Exercise goal =
Reproduce the thread on generating video signals from "Are you still" up to and including "work as is.", swapping "vacation" for "holiday" throughout.

Generating Video Signals

[LIV2]

cbmeeks wrote:

LIV2 wrote:

It’s possible to fit a VGA controller in a 64 macrocell CPLD (Plus a ROM, Shift register and some RAM) I have some VHDL for it but am on vacation at the moment

Are you still on vacation?

I would be interested in seeing the VGA/CPLD code you have.

Thanks!

Hey sorry about this late late late response!
I will post this later today

I've got it doing something like 80x30 Text with colour at 640x480 I think.

[LIV2]

My VHDL at the moment is as follows, some friendly posters have given me some tips to improve it and I haven't had time to implement them but it should work as is.

Code: Select all

library ieee;
use ieee.std_logic_1164.all;
use ieee.numeric_std.all;

entity vga6502 is

    port
    (
        clk       : in std_logic;
        sl        : out std_logic;
	latch		: out std_logic;
        reset     : in std_logic;
        ma        : out std_logic_vector(11 downto 0);
        ra        : out std_logic_vector(3 downto 0);
        blank      : out std_logic;
        hsync     : out std_logic;
        vsync     : out std_logic
    );

end entity;

architecture behavioral of vga6502 is
signal CLK8:   std_logic := '0';
signal CLKDIV: integer range 0 to 3;
signal SRDIV:  unsigned (2 downto 0);

constant H_TOT: integer := 100;
constant H_FP:  integer := 2;
constant H_BP:  integer := 6;
constant H_SW:  integer := 12;

signal H_CNTR:  integer range 0 to 100;
signal H_END:   std_logic := '0';
signal H_BLANK: std_logic := '0';

constant V_TOT: integer := 525;
constant V_FP:  integer := 10;
constant V_SW:  integer := 2;
constant V_BP:  integer := 33;

signal V_CNTR: integer range 0 to 525;
signal V_BLANK: std_logic := '0';

signal CH_CNTR: integer range 0 to 4096;
signal RW_REG:  integer range 0 to 4096;
signal CH_CLK:  std_logic := '0';
signal SL_CNTR: integer range 0 to 15;

begin

blank <= (V_BLANK OR H_BLANK);

---
--- Clock Divider
--- Divides 25.175 Mhz Pixel clock by 8, i.e to load one character every 8 clocks
---
charclk:
process(clk, reset)

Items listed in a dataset
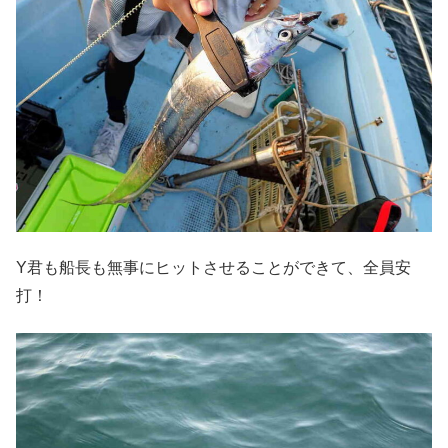
Y君も船長も無事にヒットさせることができて、全員安
打！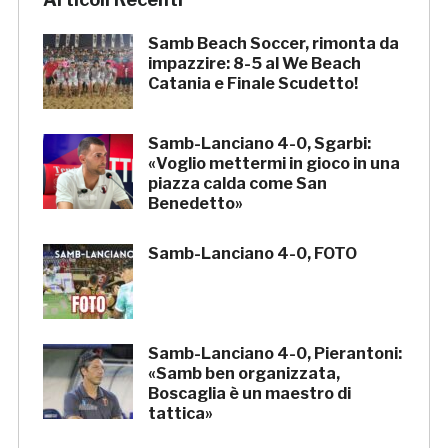
Samb Beach Soccer, rimonta da
impazzire: 8-5 al We Beach
Catania e Finale Scudetto!
Samb-Lanciano 4-0, Sgarbi:
«Voglio mettermi in gioco in una
piazza calda come San
Benedetto»
Samb-Lanciano 4-0, FOTO
Samb-Lanciano 4-0, Pierantoni:
«Samb ben organizzata,
Boscaglia è un maestro di
tattica»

Response area =
Are you still on holiday?

I would be interested in seeing the VGA/CPLD code you have.

Thanks!

Hey sorry about this late late late response!
I will post this later today

I've got it doing something like 80x30 Text with colour at 640x480 I think.

[LIV2]

My VHDL at the moment is as follows, some friendly posters have given me some tips to improve it and I haven't had time to implement them but it should work as is.